> _What to do_
Please repeat the lines from the line containing "text Conformément à" through the end of the records, changing "Fonctionnaire Technique" to "Directeur Technique" and leaving everything else unchanged.

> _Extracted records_
::::::::::

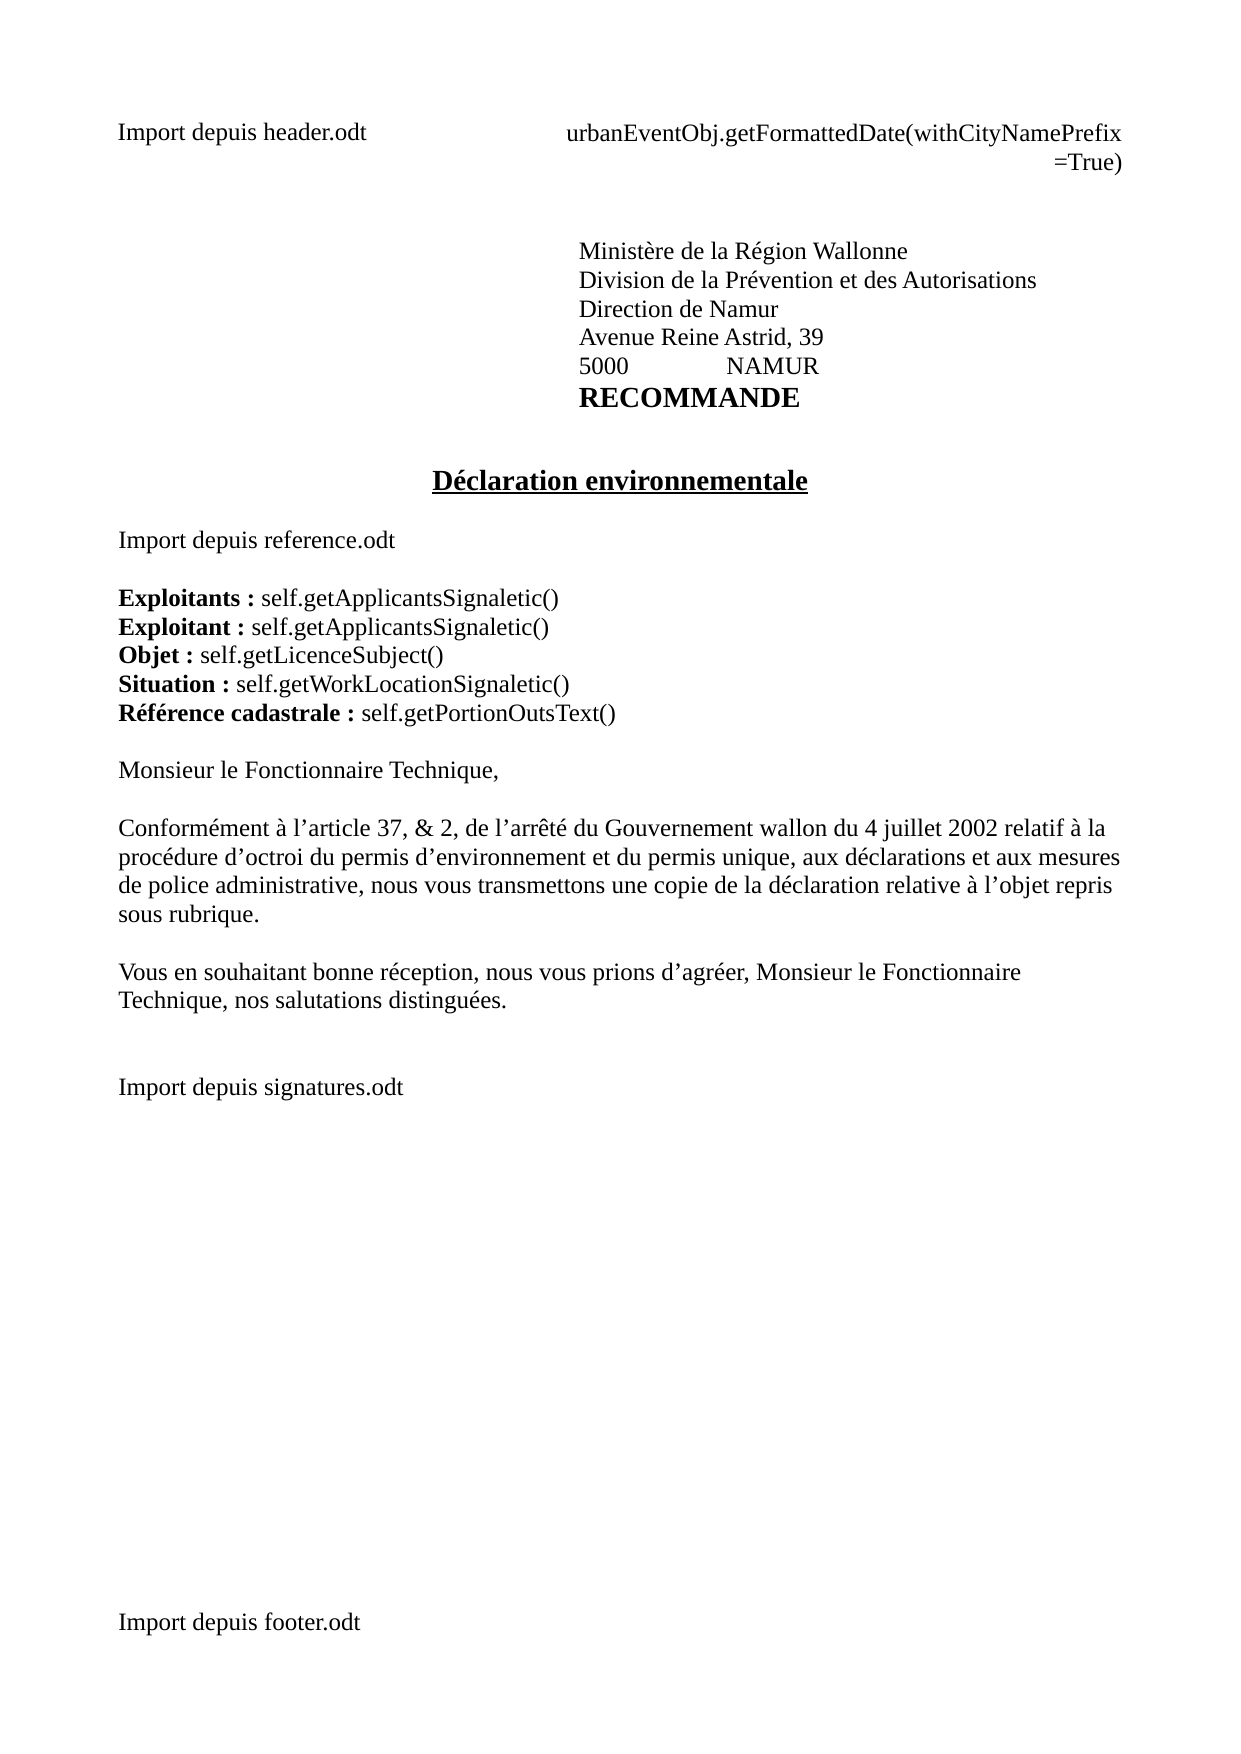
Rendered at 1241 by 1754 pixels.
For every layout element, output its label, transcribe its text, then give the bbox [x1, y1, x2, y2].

text Conformément à l’article 37, & 2, de l’arrêté du Gouvernement wallon du 4 juillet 2002 relatif à la procédure d’octroi du permis d’environnement et du permis unique, aux déclarations et aux mesures de police administrative, nous vous transmettons une copie de la déclaration relative à l’objet repris sous rubrique. [118, 813, 1122, 928]
text Import depuis reference.odt [118, 525, 1122, 554]
text Monsieur le Fonctionnaire Technique, [118, 755, 1122, 784]
text Référence cadastrale : self.getPortionOutsText() [118, 698, 1122, 727]
text Situation : self.getWorkLocationSignaletic() [118, 669, 1122, 698]
text Exploitants : self.getApplicantsSignaletic() [118, 583, 1122, 612]
text Vous en souhaitant bonne réception, nous vous prions d’agréer, Monsieur le Fonctionnaire Technique, nos salutations distinguées. [118, 957, 1122, 1014]
text Ministère de la Région Wallonne Division de la Prévention et des Autorisations Direction de Namur Avenue Reine Astrid, 39 5000 NAMUR RECOMMANDE [578, 236, 1081, 413]
text Objet : self.getLicenceSubject() [118, 640, 1122, 669]
title Déclaration environnementale [118, 463, 1122, 497]
text urbanEventObj.getFormattedDate(withCityNamePrefix=True) [117, 118, 1122, 426]
text Exploitant : self.getApplicantsSignaletic() [118, 612, 1122, 640]
text Import depuis header.odt [117, 117, 538, 146]
text Import depuis signatures.odt [118, 1072, 1122, 1100]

::::::::::

> _Response below_
text Conformément à l’article 37, & 2, de l’arrêté du Gouvernement wallon du 4 juillet 2002 relatif à la procédure d’octroi du permis d’environnement et du permis unique, aux déclarations et aux mesures de police administrative, nous vous transmettons une copie de la déclaration relative à l’objet repris sous rubrique. [118, 813, 1122, 928]
text Import depuis reference.odt [118, 525, 1122, 554]
text Monsieur le Directeur Technique, [118, 755, 1122, 784]
text Référence cadastrale : self.getPortionOutsText() [118, 698, 1122, 727]
text Situation : self.getWorkLocationSignaletic() [118, 669, 1122, 698]
text Exploitants : self.getApplicantsSignaletic() [118, 583, 1122, 612]
text Vous en souhaitant bonne réception, nous vous prions d’agréer, Monsieur le Directeur Technique, nos salutations distinguées. [118, 957, 1122, 1014]
text Ministère de la Région Wallonne Division de la Prévention et des Autorisations Direction de Namur Avenue Reine Astrid, 39 5000 NAMUR RECOMMANDE [578, 236, 1081, 413]
text Objet : self.getLicenceSubject() [118, 640, 1122, 669]
title Déclaration environnementale [118, 463, 1122, 497]
text urbanEventObj.getFormattedDate(withCityNamePrefix=True) [117, 118, 1122, 426]
text Exploitant : self.getApplicantsSignaletic() [118, 612, 1122, 640]
text Import depuis header.odt [117, 117, 538, 146]
text Import depuis signatures.odt [118, 1072, 1122, 1100]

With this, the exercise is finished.